Un faux bon plan pour espionner ses internautes en toute discrétion ?
Les éditeurs web ont récemment été bousculés par la réglementation applicable aux cookies. Face à ce constat, certains ont cherché un autre moyen de « pister » les utilisateurs sans leur demander leur consentement ni délivrer aucune information, pensant ainsi passer sous les radars de la CNIL.
Parmi eux, l’opérateur téléphonique Bouygues Telecom, visé par une plainte de l’association eWatchers, pour avoir installé au sein de ses mails promotionnels des pixels invisibles, autrement appelés web beacon.
Qu’est-ce que ce mystérieux dispositif ? Permet-il réellement d’échapper à la réglementation ? Comment l’utiliser dans les règles ?
-> Le pixel invisible : de quoi s’agit-il ?
Le pixel invisible, ou web beacon, est une image déposée par un navigateur web ou un e-mail. Lorsque l’internaute ouvre son e-mail ou une page web, le pixel enregistre la visite et/ou ses actions.
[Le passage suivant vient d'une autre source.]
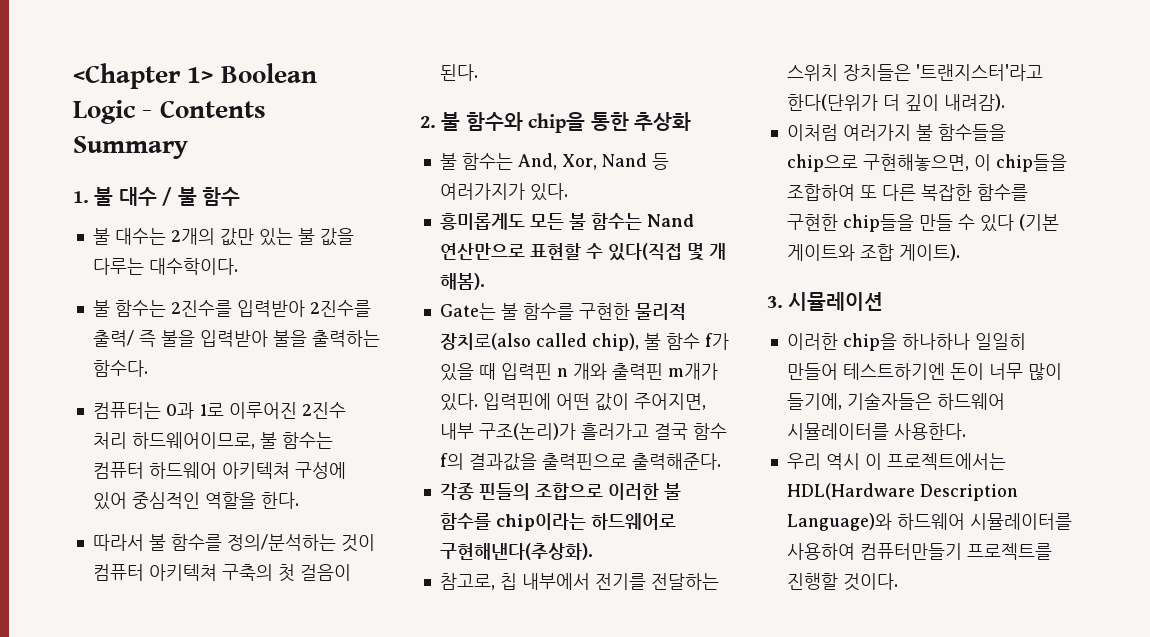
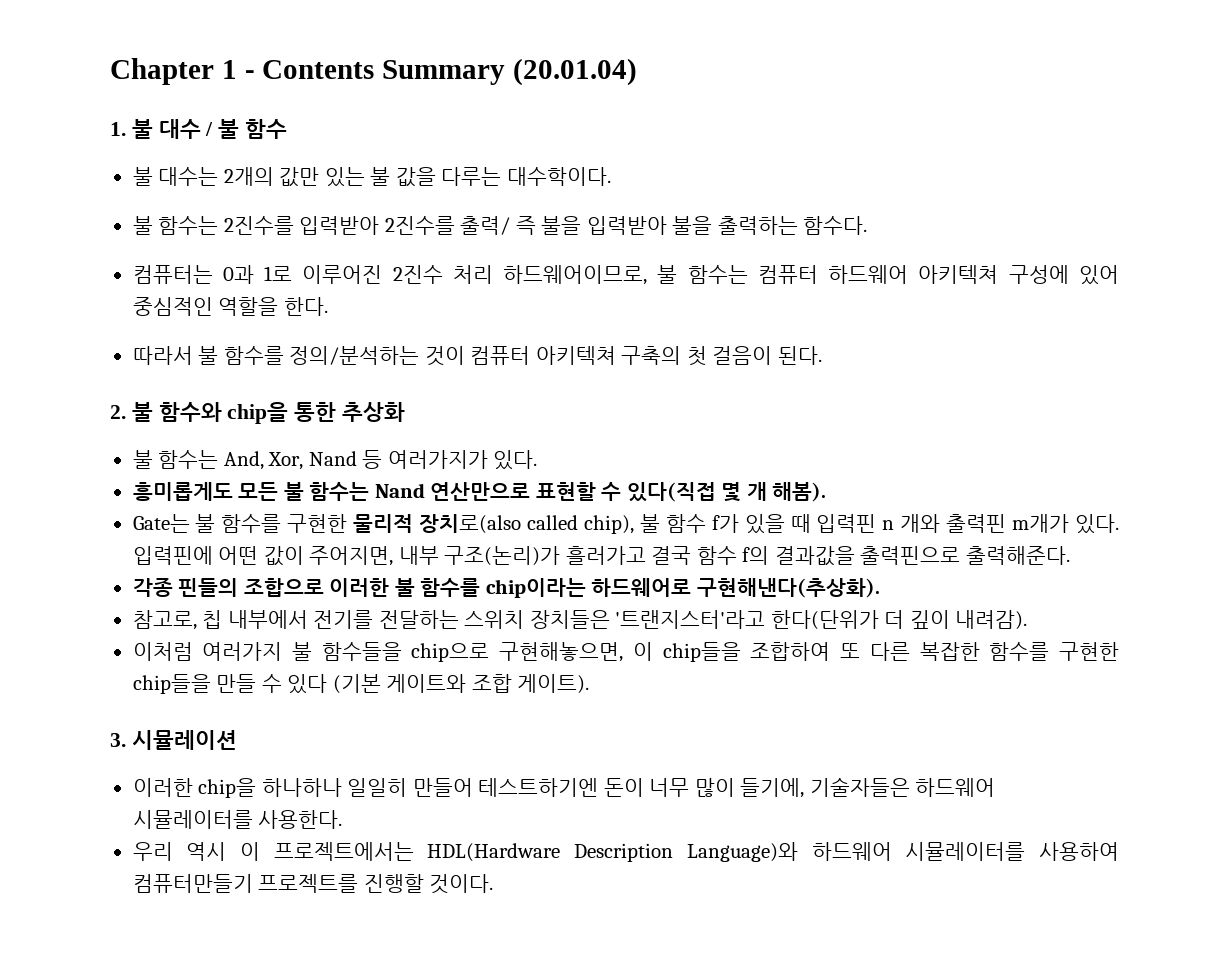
[73,63,317,89] [73,100,135,124] <Chapter 1> Boolean Logic -> [110,58,237,85] Chapter 1
(188, 147) none -> [513,58,638,86] (20.01.04)

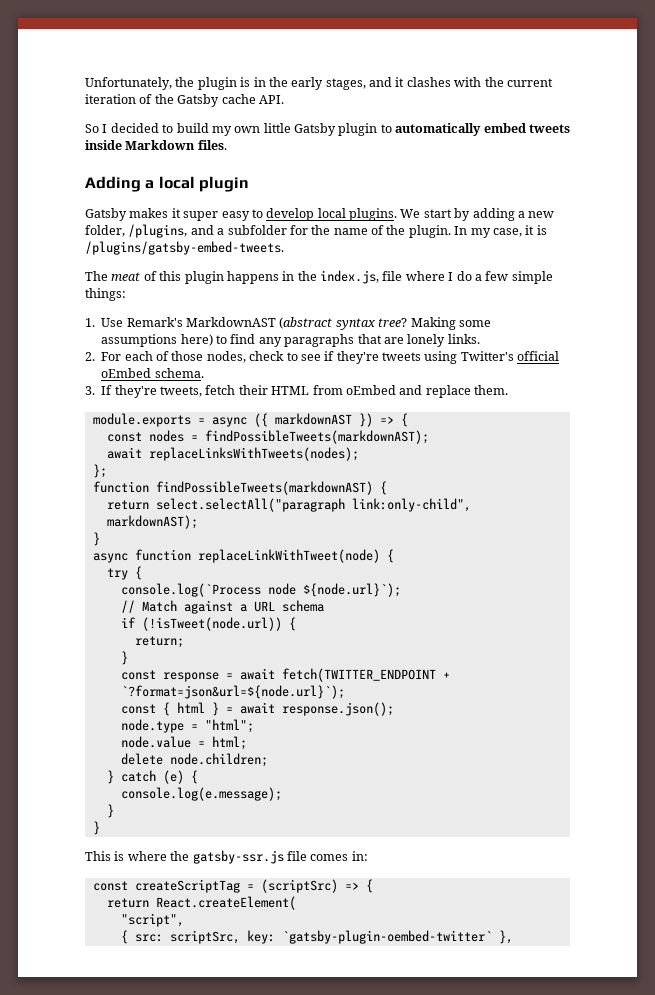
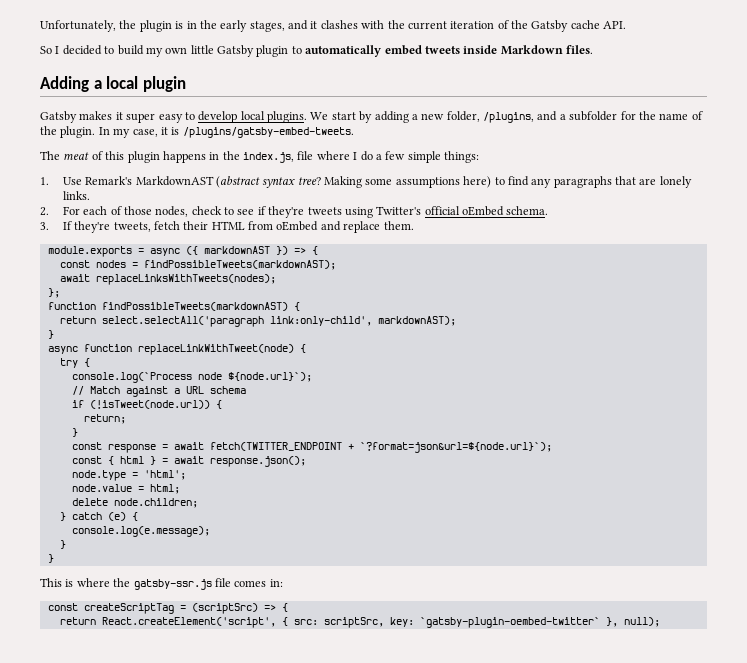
[155,498,471,512] select.selectAll("paragraph link:only-child", -> [101,316,372,327] select.selectAll('paragraph link:only-child',
[204,719,254,733] "html"; -> [143,470,186,480] 'html';
[155,896,296,910] [120,913,184,927] React.createElement( // "script", // -> [101,617,276,628] React.createElement('script',
(513, 937) none -> [623,617,660,627] null);

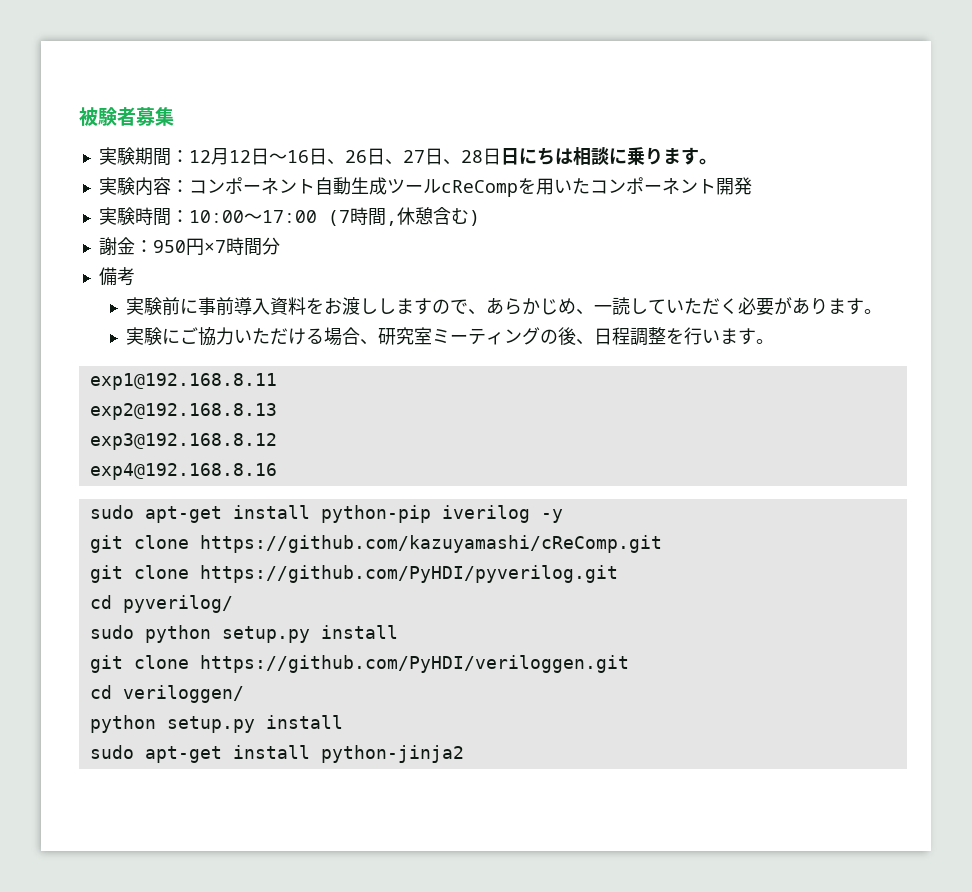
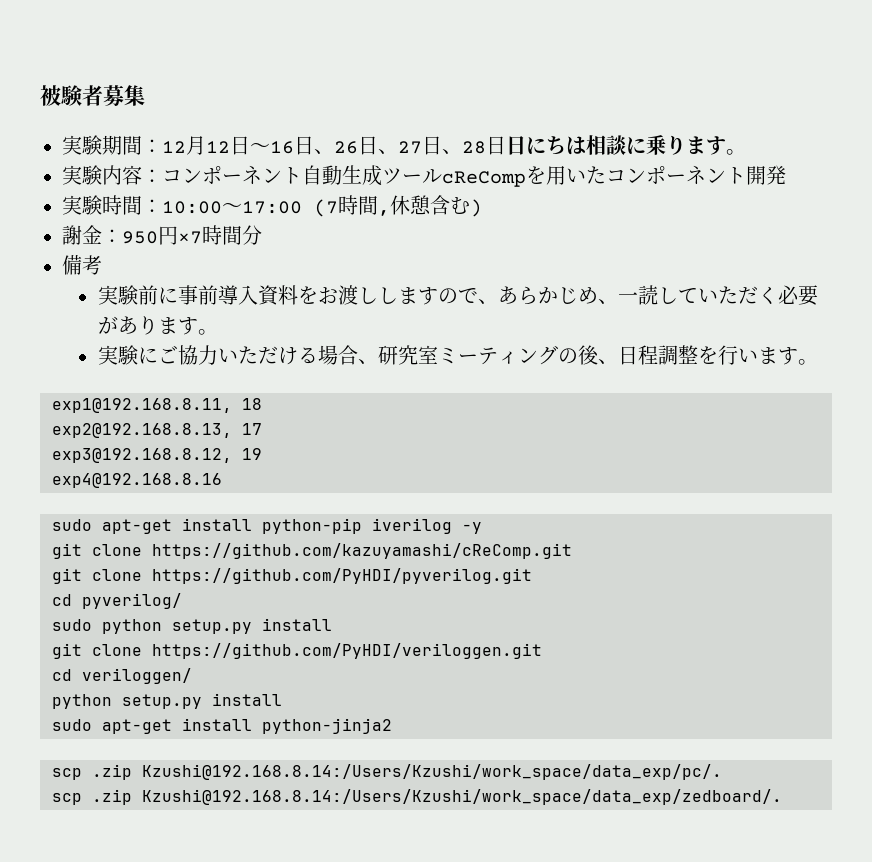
[89,373,277,390] [89,403,277,420] [89,433,277,450] exp1@192.168.8.11 // exp2@192.168.8.13 // exp3@192.168.8.12 -> [52,398,262,413] [52,423,262,438] [52,448,262,463] exp1@192.168.8.11, 18 // exp2@192.168.8.13, 17 // exp3@192.168.8.12, 19
(464, 754) none -> [52,764,722,780] [52,789,782,805] // scp .zip Kzushi@192.168.8.14:/Users/Kzushi/work_space/data_exp/pc/. // scp .zip Kzushi@192.168.8.14:/Users/Kzushi/work_space/data_exp/zedboard/.

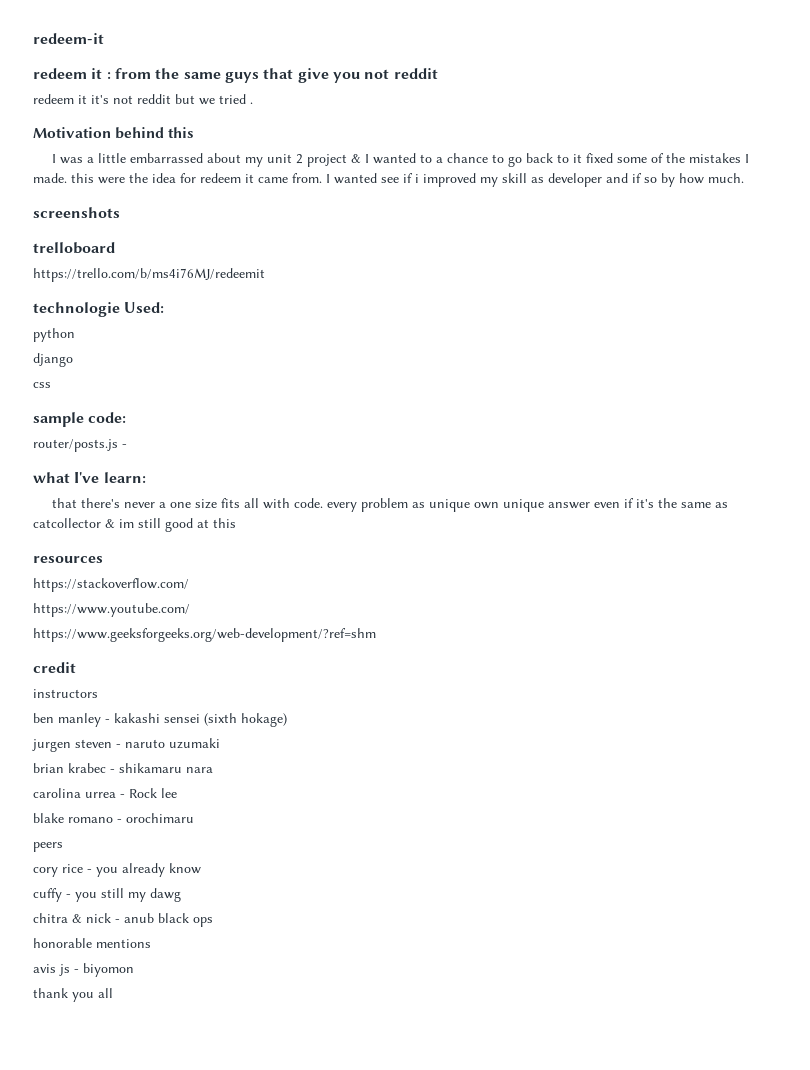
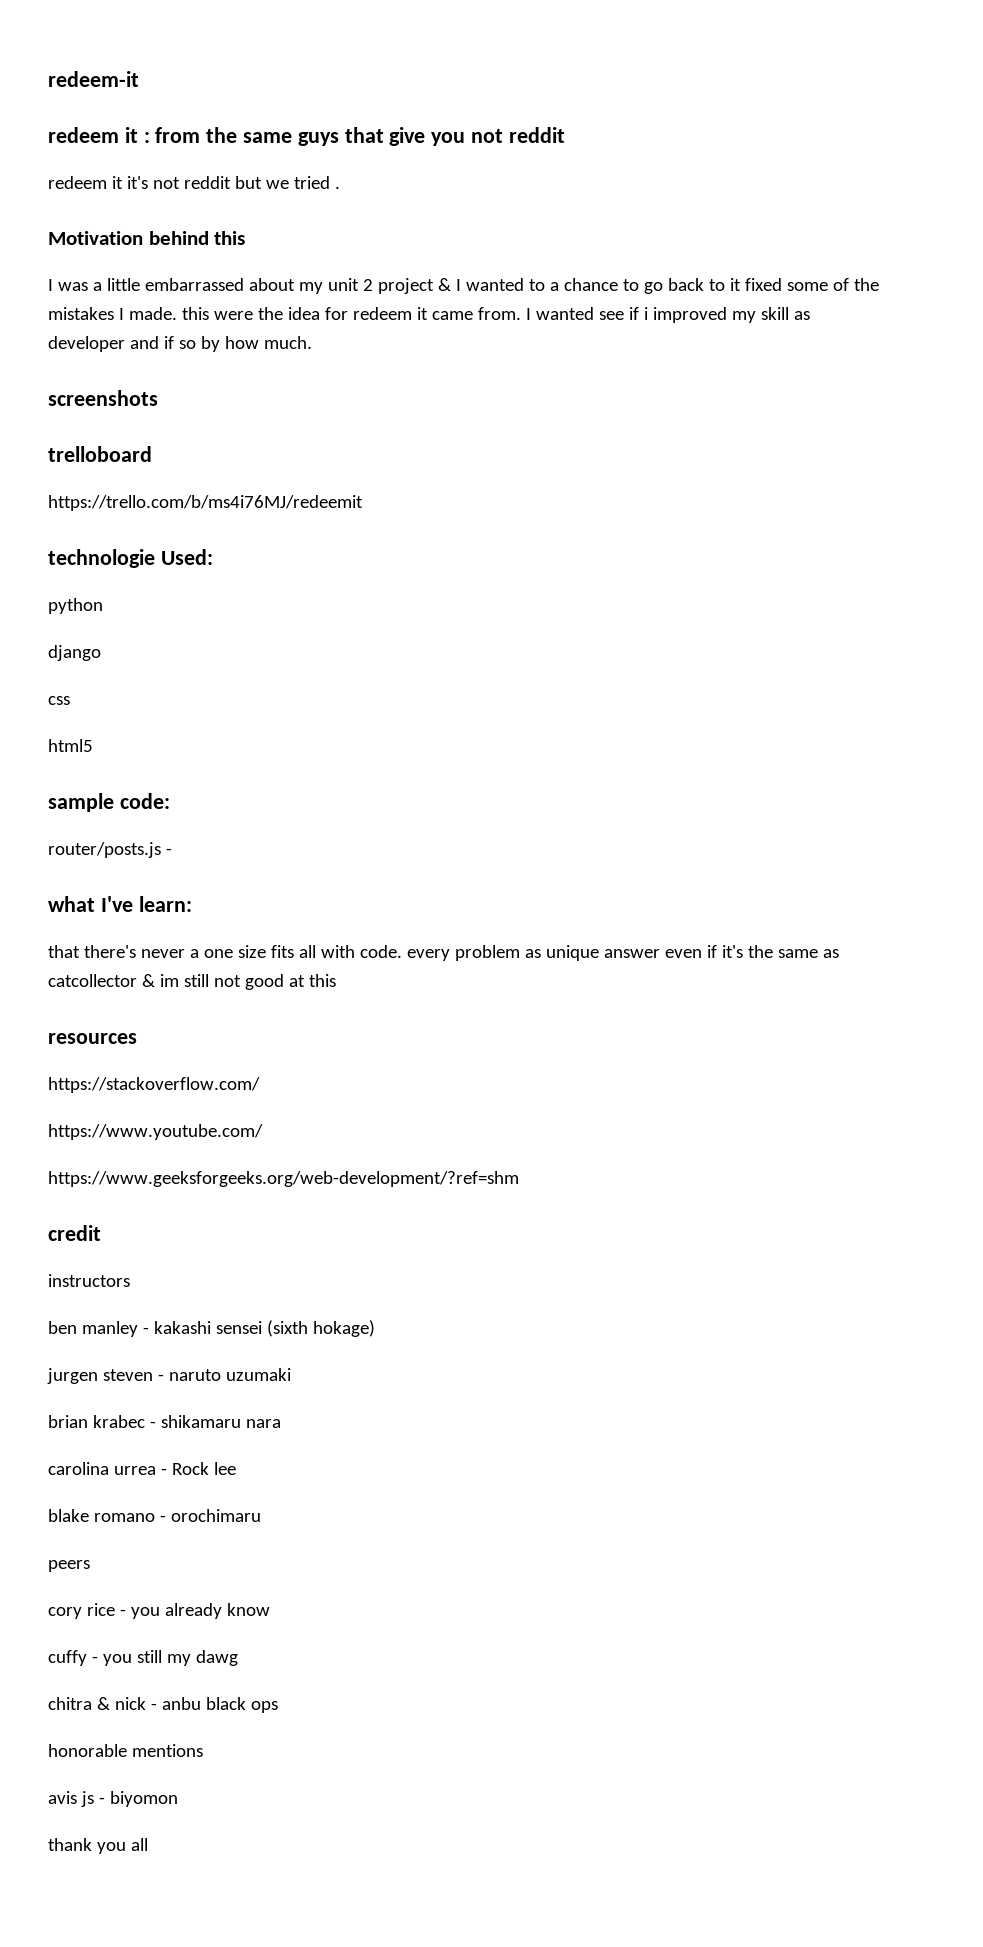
(51, 385) none -> [48,739,93,752] // html5
[474,499,545,512] own unique -> (599, 953) none
(161, 523) none -> [213,975,241,987] not
[124,913,154,923] anub -> [161,1697,201,1710] anbu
Le traceur produit ensuite des statistiques sur les impressions publicitaires en ligne, les téléchargements de fichiers et les campagnes publicitaires. Il peut également indiquer à l’annonceur les emails lus par leurs destinataires.
Autrement dit, le pixel espion peut avoir des finalités similaires à celles des cookies. Il s’avère juste plus compliqué à repérer pour l’internaute. Malheureusement pour les éditeurs de sites web, les règles sont les mêmes, le consentement et l’information s’imposent.
-> Quelles sont les règles applicables ?
En application de la directive ePrivacy et de la Loi Informatique et Libertés, les internautes doivent être systématiquement informés et donner leur consentement préalablement au dépôt et à la lecture de certains traceurs tels que les pixels invisibles.
-> Et les cookies de Google Analytics dans tout ça ?
Un des pixels espions utilisés par Bouygues appartenait à Google Analytics, outil plébiscité de la mesure d’audience. Hormis l’information de la présence de ce traceur, Bouygues aurait-il pu invoquer l’exemption de consentement pour justifier l’absence de son recueil ?
Non. Les cookies et autres traceurs de Google Analytics ne pourront jamais répondre à ces conditions, tout simplement parce que les données sont toujours utilisées pour le propre compte de Google et non pour le compte exclusif de l’éditeur.
En effet, la page d’aide à l’utilisation de l’outil fournie par Google indique que la collecte des adresses IP permet à Google Analytics de déterminer la géolocalisation d’un visiteur, de protéger le service et d’assurer la sécurité de ses clients. Ce dispositif n’est donc pas limité aux finalités prévues par l’exemption, à savoir, la mesure d’audience.
De plus, la plupart des éditeurs estiment que l’activation de l’anonymisation proposée par Google Analytics permet de passer outre le recueil de consentement en l’absence de données personnelles transférées à Google. Or, l’article 82 de la Loi Informatique et Libertés vise tout type de données et non uniquement les données personnelles. L’anonymisation de l’adresse IP n’est ainsi pas une mesure suffisante pour ne pas avoir à collecter le consentement de l’utilisateur.
Par conséquent, l’éditeur du site web est contraint de demander le consentement ou de se tourner vers les outils présents sur le site de la CNIL « Cookies : solutions pour les outils de mesure d’audience » qui pourront répondre aux conditions d’exemption de consentement.
-> En bref, comment Bouygues Telecom aurait dû procéder ?
L’opérateur aurait dû indiquer une mention d’information complète sur les pixels espions utilisés lors du recueil du consentement pour l’envoi des mails promotionnels, et demander un consentement distinct pour ces envois et pour le dépôt de traceurs dans lesdits mails.